PASSAGE START

Re: Referent Tracking
From: | Rik Roots <rik@...> |
Date: | Thursday, November 24, 2005, 1:02 |
On Wednesday 23 Nov 2005 22:48, Chris Bates wrote:
<snip>
> THis is interesting, because it seems very different to me to other
> switch reference systems (which are often used on verbs in complements
> or on clause chains). It's also a very interesting (and slightly
> strange) rule that bans relative clauses from occuring inside main
> clauses and forces them to occur afterwards... but on the other hand,
> the rule doesn't seem unnatural to me.
>
Before I rejigged the system relative clauses would have relative conjunctions
at the beginning and the end, and could be embedded anywhere within the main
clause - but it was clumsy and cumbersome. The system still needs a little
bit of tweaking I think, but I'm in no hurry.
> One question: how do you handle
> subordinate (complement) clauses like for instance "she was going home"

PASSAGE END

_WHAT YOU NEED TO DO:_
(a) In the post on referent tracking, write out the part from "Re: Referent Tracking" to "unnatural to me.", swapping "relative clauses" for "adjective clauses".
(b) According to the post on referent tracking, what did relative clauses have at the beginning and the end before the system was rejigged?
(c) Continue the post on referent tracking from its last line.

ENTRIES SUPPLIED START

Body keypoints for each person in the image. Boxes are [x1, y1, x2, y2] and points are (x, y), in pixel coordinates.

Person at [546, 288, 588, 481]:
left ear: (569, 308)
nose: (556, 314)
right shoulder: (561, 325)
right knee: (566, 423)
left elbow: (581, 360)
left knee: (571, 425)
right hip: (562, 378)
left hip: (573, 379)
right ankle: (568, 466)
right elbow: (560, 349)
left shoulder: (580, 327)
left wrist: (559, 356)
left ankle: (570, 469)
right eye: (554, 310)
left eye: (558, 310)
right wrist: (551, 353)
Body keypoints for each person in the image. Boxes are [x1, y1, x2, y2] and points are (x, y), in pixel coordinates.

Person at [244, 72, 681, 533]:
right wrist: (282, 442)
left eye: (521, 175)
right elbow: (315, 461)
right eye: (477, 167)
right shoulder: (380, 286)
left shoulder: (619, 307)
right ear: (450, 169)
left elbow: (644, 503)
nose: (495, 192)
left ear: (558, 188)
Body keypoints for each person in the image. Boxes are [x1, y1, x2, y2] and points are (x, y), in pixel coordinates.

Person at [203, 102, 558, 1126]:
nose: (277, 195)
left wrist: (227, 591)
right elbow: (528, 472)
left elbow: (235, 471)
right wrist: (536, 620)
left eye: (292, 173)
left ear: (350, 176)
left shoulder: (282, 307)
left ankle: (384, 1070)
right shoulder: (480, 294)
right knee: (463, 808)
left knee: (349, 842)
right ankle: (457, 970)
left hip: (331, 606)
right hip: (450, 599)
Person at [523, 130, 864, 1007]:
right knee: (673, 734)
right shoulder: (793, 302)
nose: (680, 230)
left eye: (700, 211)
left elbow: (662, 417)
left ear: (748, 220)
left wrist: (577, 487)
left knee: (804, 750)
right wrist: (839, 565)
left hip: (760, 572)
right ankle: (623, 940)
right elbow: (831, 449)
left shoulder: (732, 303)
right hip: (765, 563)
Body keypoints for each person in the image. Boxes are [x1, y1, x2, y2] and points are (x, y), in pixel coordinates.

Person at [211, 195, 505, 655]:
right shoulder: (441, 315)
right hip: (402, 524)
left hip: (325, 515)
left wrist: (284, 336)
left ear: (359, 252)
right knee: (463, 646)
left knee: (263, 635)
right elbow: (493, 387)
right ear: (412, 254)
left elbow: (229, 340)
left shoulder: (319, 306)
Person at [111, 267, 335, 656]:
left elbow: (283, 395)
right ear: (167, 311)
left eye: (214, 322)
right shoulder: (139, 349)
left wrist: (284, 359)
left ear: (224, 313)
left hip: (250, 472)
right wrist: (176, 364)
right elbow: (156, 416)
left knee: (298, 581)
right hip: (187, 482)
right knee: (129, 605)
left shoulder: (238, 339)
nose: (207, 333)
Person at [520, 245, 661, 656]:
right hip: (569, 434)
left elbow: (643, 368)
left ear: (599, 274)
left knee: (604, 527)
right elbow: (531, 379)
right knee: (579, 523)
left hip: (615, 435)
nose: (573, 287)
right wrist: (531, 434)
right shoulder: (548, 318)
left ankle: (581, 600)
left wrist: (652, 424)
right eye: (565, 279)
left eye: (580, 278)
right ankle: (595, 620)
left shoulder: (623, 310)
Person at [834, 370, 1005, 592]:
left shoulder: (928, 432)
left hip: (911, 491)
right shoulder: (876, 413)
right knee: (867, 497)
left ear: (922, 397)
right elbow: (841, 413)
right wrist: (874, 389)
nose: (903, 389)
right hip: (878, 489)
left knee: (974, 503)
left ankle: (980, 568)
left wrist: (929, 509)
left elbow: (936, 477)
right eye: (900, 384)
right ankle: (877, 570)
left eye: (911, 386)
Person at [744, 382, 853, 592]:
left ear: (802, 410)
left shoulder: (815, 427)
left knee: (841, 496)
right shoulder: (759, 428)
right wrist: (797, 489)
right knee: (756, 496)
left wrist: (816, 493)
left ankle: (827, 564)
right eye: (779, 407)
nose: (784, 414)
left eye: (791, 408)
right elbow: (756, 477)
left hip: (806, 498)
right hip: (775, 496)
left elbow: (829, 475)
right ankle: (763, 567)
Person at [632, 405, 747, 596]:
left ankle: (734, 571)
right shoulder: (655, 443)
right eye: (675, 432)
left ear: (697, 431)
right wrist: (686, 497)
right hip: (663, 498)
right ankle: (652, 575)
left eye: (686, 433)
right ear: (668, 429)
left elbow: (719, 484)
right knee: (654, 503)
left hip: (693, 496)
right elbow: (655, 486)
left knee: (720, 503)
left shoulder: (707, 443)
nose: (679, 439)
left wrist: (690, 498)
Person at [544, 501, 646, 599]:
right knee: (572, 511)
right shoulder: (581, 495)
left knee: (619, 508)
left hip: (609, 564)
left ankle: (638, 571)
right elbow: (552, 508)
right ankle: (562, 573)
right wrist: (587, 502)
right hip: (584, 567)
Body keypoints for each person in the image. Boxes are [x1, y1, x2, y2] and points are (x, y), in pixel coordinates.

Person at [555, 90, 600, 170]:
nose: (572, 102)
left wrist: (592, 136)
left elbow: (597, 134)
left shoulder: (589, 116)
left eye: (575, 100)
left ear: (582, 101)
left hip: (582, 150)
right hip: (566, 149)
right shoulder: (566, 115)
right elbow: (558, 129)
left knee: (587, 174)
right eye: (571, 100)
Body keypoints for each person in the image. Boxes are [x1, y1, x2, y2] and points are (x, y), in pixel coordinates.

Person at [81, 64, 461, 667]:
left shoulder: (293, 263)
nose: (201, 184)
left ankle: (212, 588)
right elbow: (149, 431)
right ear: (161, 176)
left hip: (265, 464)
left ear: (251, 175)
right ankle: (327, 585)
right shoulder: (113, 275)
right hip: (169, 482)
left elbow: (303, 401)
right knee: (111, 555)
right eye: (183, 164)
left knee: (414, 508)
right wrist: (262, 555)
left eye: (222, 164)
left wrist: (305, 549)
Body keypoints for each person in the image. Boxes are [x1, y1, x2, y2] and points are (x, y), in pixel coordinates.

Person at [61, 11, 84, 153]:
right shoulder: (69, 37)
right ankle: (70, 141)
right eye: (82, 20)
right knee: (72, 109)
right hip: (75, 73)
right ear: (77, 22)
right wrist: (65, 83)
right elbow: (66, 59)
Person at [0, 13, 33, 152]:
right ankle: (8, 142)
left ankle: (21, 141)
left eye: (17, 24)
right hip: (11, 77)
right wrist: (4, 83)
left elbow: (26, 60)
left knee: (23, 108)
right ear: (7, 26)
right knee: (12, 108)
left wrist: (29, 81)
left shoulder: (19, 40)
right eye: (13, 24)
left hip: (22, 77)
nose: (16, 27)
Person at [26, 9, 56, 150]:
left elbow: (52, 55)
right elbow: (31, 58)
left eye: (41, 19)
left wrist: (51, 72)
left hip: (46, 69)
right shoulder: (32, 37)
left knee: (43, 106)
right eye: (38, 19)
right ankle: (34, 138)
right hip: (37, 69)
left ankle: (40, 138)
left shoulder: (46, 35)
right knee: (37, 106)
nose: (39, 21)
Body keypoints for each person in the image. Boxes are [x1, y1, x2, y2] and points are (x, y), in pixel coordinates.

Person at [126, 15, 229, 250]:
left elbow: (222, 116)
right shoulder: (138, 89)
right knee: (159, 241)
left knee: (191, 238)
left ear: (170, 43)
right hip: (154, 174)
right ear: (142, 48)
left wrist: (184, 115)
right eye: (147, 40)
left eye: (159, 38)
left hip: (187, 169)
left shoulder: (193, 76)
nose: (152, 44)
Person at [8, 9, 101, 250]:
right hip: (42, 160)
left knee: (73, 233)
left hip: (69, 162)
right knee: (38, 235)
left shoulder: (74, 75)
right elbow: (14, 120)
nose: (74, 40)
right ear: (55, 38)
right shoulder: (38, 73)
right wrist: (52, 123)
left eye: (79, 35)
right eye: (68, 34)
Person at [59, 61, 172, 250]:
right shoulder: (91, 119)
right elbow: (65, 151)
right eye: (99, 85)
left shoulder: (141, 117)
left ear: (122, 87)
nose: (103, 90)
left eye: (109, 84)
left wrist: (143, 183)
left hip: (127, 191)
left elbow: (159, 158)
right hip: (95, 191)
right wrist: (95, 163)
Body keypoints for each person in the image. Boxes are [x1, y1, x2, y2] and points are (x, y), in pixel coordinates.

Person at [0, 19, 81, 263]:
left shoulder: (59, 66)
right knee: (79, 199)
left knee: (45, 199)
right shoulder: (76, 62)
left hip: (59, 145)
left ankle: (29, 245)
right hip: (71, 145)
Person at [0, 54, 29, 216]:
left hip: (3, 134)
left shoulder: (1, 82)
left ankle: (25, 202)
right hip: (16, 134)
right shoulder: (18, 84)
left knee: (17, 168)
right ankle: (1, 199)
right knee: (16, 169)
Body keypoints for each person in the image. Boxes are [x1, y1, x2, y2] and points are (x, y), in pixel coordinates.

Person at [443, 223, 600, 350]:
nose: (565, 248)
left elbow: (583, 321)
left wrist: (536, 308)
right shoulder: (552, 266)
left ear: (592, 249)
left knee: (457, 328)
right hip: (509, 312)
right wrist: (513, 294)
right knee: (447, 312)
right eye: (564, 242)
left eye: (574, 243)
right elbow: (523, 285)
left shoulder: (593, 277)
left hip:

ENTRIES SUPPLIED END

_ANSWER SECTION:_
(a)
Re: Referent Tracking
From: | Rik Roots <rik@...> |
Date: | Thursday, November 24, 2005, 1:02 |
On Wednesday 23 Nov 2005 22:48, Chris Bates wrote:
<snip>
> THis is interesting, because it seems very different to me to other
> switch reference systems (which are often used on verbs in complements
> or on clause chains). It's also a very interesting (and slightly
> strange) rule that bans adjective clauses from occuring inside main
> clauses and forces them to occur afterwards... but on the other hand,
> the rule doesn't seem unnatural to me.

(b) Relative conjunctions.

(c)
> in "she said she was going home"? Are they mid-clause or shifted to the
> end (or the beginning)? And if they're shifted to the end, do the
> relative clauses occur before or after them? I do you say (roughly) "the
> woman said she was going home who I met in the shop" or "the woman said
> who I met in the shop that she was going home"?
>
"she was going home" is a dependent clause, with "she said" being the main
clause. Adding "the woman I met in a shop", make that the main clause and
then the whole "she said she was going home" relative to that. Like I said,
the system could still do with some tweaking as I'm not confident it could
cope with every situation!
she said she was going home
ta'meevate ke shashose cuu roub let puuzote
ta'meeven - say to
(subject omitted - assumed to be self)
ke - she
shashos - that (affirming)
roubuu (yuu roub) house
let - uncompleted action
ta'puuzen - go to
second clause drops its subject, adds an e to shashos and shifts the verb from
puuzate to puuzote.
the woman said she was going home who I met in the shop
the woman I met in the shop said she was going home
I met the woman in the shop who [she] said that she was going home
ye gyan gaeshate ista'magzuubz te zhekteh ta'meevate shashose cuu roub let
puuzote
gyane (ye gyan) - woman
gaeshan - meet
ista'magzuubz - in the shop
te - I
zhekteh - relative pronoun (guest subject to host direct object)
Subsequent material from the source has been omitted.